### What needs to be done:
Find each line in the records below that contains the string "Вкладка", matching case exactly, and copy those lines.

Records from a collection:
____
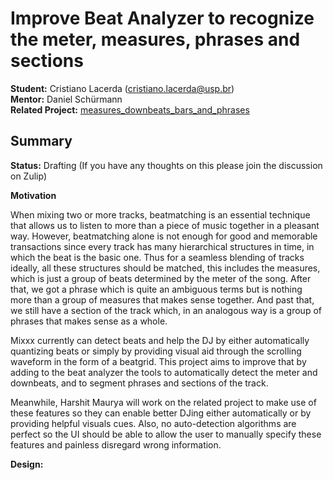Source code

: # Improve Beat Analyzer to recognize the meter, measures, phrases and sections

**Student:** Cristiano Lacerda (cristiano.lacerda@usp.br)  
**Mentor:** Daniel Schürmann  
**Related Project:**
[measures\_downbeats\_bars\_and\_phrases](measures_downbeats_bars_and_phrases)  

## Summary

**Status:** Drafting (If you have any thoughts on this please join the
discussion on Zulip)

**Motivation**

When mixing two or more tracks, beatmatching is an essential technique
that allows us to listen to more than a piece of music together in a
pleasant way. However, beatmatching alone is not enough for good and
memorable transactions since every track has many hierarchical
structures in time, in which the beat is the basic one. Thus for a
seamless blending of tracks ideally, all these structures should be
matched, this includes the measures, which is just a group of beats
determined by the meter of the song. After that, we got a phrase which
is quite an ambiguous terms but is nothing more than a group of measures
that makes sense together. And past that, we still have a section of the
track which, in an analogous way is a group of phrases that makes sense
as a whole.

Mixxx currently can detect beats and help the DJ by either automatically
quantizing beats or simply by providing visual aid through the scrolling
waveform in the form of a beatgrid. This project aims to improve that by
adding to the beat analyzer the tools to automatically detect the meter
and downbeats, and to segment phrases and sections of the track.

Meanwhile, Harshit Maurya will work on the related project to make use
of these features so they can enable better DJing either automatically
or by providing helpful visuals cues. Also, no auto-detection algorithms
are perfect so the UI should be able to allow the user to manually
specify these features and painless disregard wrong information.

**Design:**
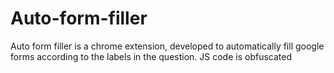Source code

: # Auto-form-filler
Auto form filler is a chrome extension, developed to automatically fill google forms according to the labels in the question.
JS code is obfuscated

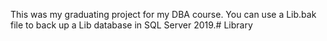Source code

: This was my graduating project for my DBA course. You can use a Lib.bak file to back up a Lib database in SQL Server 2019.# Library
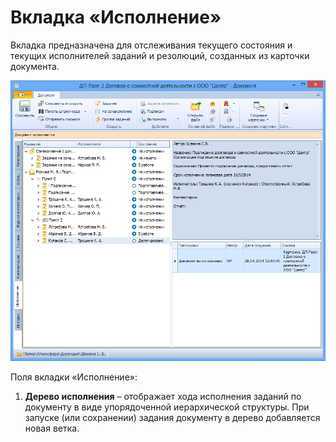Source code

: # Вкладка «Исполнение»

Вкладка предназначена для отслеживания текущего состояния и текущих исполнителей заданий и резолюций, созданных из карточки документа.

![Вкладка «Исполнение»](img/Card_Doc_Tab_PerformerTask.png "Вкладка «Исполнение»")

Поля вкладки «Исполнение»:

1. **Дерево исполнения** – отображает хода исполнения заданий по документу в виде упорядоченной иерархической структуры. При запуске (или сохранении) задания документу в дерево добавляется новая ветка.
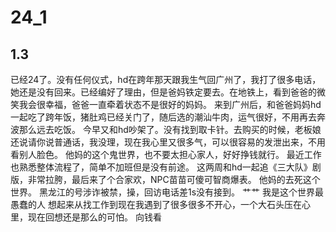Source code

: # 24_1

## 1.3
   已经24了。没有任何仪式，hd在跨年那天跟我生气回广州了，我打了很多电话，她还是没有回来。已经编好了理由，但是爸妈铁定要去。在地铁上，看到爸爸的微笑我会很幸福，爸爸一直牵着状态不是很好的妈妈。
   来到广州后，和爸爸妈妈hd一起吃了跨年饭，猪肚鸡已经关门了，随后选的潮汕牛肉，运气很好，不用再去奔波那么远去吃饭。
   今早又和hd吵架了。没有找到取卡针。去购买的时候，老板娘还说请你说普通话，我没理，现在我心里又很多气，可以很容易的发泄出来，不用看别人脸色。
   他妈的这个鬼世界，也不要太担心家人，好好挣钱就行。
   最近工作也熟悉整体流程了，简单不加班但是没有前途。
   这两周和hd一起追《三大队》剧版，非常拉胯，最后来了个合家欢，NPC苗苗可傻可智商爆表。
   他妈的去死这个世界。
   黑龙江的号涉诈被禁，操，回访电话差1s没有接到。
   艹艹
   我是这个世界最愚蠢的人
   想起来从找工作到现在我遇到了很多很多不开心，一个大石头压在心里，现在回想还是那么的可怕。
   向钱看

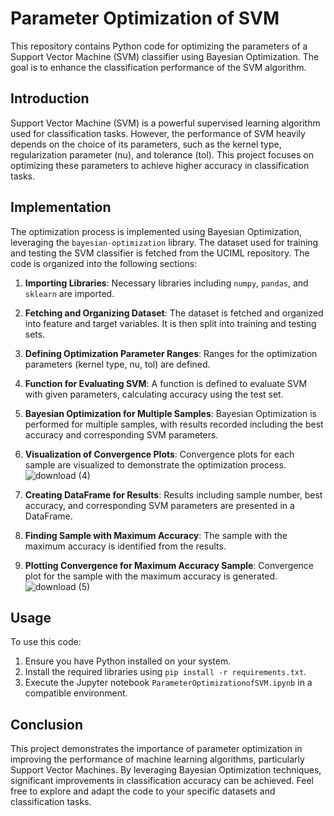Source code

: # **Parameter Optimization of SVM**

This repository contains Python code for optimizing the parameters of a Support Vector Machine (SVM) classifier using Bayesian Optimization. The goal is to enhance the classification performance of the SVM algorithm.

## **Introduction**

Support Vector Machine (SVM) is a powerful supervised learning algorithm used for classification tasks. However, the performance of SVM heavily depends on the choice of its parameters, such as the kernel type, regularization parameter (nu), and tolerance (tol). This project focuses on optimizing these parameters to achieve higher accuracy in classification tasks.

## **Implementation**

The optimization process is implemented using Bayesian Optimization, leveraging the `bayesian-optimization` library. The dataset used for training and testing the SVM classifier is fetched from the UCIML repository. The code is organized into the following sections:

1. **Importing Libraries**: Necessary libraries including `numpy`, `pandas`, and `sklearn` are imported.
2. **Fetching and Organizing Dataset**: The dataset is fetched and organized into feature and target variables. It is then split into training and testing sets.
3. **Defining Optimization Parameter Ranges**: Ranges for the optimization parameters (kernel type, nu, tol) are defined.
4. **Function for Evaluating SVM**: A function is defined to evaluate SVM with given parameters, calculating accuracy using the test set.
5. **Bayesian Optimization for Multiple Samples**: Bayesian Optimization is performed for multiple samples, with results recorded including the best accuracy and corresponding SVM parameters.
6. **Visualization of Convergence Plots**: Convergence plots for each sample are visualized to demonstrate the optimization process.
![download (4)](https://github.com/harshitstark13/Parameter-Optimization-of-SVM/assets/95651978/dadb2a8f-4c41-47ef-9bfd-b18e278fd5a7)

7. **Creating DataFrame for Results**: Results including sample number, best accuracy, and corresponding SVM parameters are presented in a DataFrame.
8. **Finding Sample with Maximum Accuracy**: The sample with the maximum accuracy is identified from the results.
9. **Plotting Convergence for Maximum Accuracy Sample**: Convergence plot for the sample with the maximum accuracy is generated.
![download (5)](https://github.com/harshitstark13/Parameter-Optimization-of-SVM/assets/95651978/d0a7a909-c368-46a7-b209-984f13a6837b)


## **Usage**

To use this code:

1. Ensure you have Python installed on your system.
2. Install the required libraries using `pip install -r requirements.txt`.
3. Execute the Jupyter notebook `ParameterOptimizationofSVM.ipynb` in a compatible environment.

## **Conclusion**

This project demonstrates the importance of parameter optimization in improving the performance of machine learning algorithms, particularly Support Vector Machines. By leveraging Bayesian Optimization techniques, significant improvements in classification accuracy can be achieved. Feel free to explore and adapt the code to your specific datasets and classification tasks.
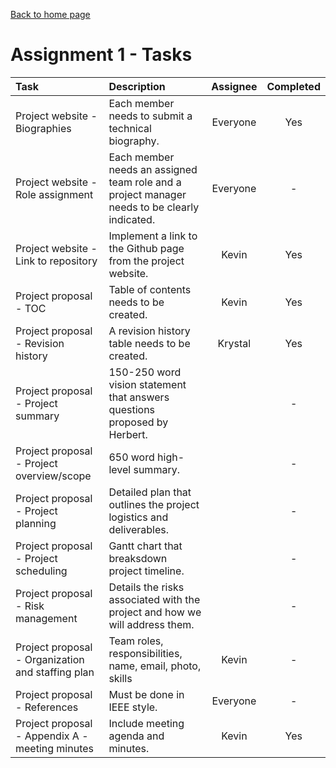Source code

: 
[Back to home page](https://kevbot.github.io/cmpt275_fa2019_team8/)

# Assignment 1 - Tasks 

| Task | Description | Assignee | Completed |
| :----- | :----- | :-----: | :-----: | 
| Project website - Biographies  | Each member needs to submit a technical biography. | Everyone  | Yes |
| Project website - Role assignment | Each member needs an assigned team role and a project manager needs to be clearly indicated. | Everyone  | -  
| Project website - Link to repository | Implement a link to the Github page from the project website.  | Kevin | Yes |
| Project proposal -  TOC | Table of contents needs to be created. | Kevin |  Yes |
| Project proposal -  Revision history | A revision history table needs to be created. | Krystal  | Yes  |
| Project proposal -  Project summary | 150-250 word vision statement that answers questions proposed by Herbert. |   |  - |
| Project proposal -  Project overview/scope | 650 word high-level summary.  |   |  -  |
| Project proposal -  Project planning | Detailed plan that outlines the project logistics and deliverables. |   | - |
| Project proposal -  Project scheduling | Gantt chart that breaksdown project timeline.  |   | - |
| Project proposal -  Risk management | Details the risks associated with the project and how we will address them. |  |  - |
| Project proposal -  Organization and staffing plan | Team roles, responsibilities, name, email, photo, skills  | Kevin | - |
| Project proposal -  References | Must be done in IEEE style.  | Everyone | -  |
| Project proposal -  Appendix A - meeting minutes |  Include meeting agenda and minutes. | Kevin | Yes |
____
### Written answer:
: # Вкладка «Исполнение»
Вкладка предназначена для отслеживания текущего состояния и текущих исполнителей заданий и резолюций, созданных из карточки документа.
![Вкладка «Исполнение»](img/Card_Doc_Tab_PerformerTask.png "Вкладка «Исполнение»")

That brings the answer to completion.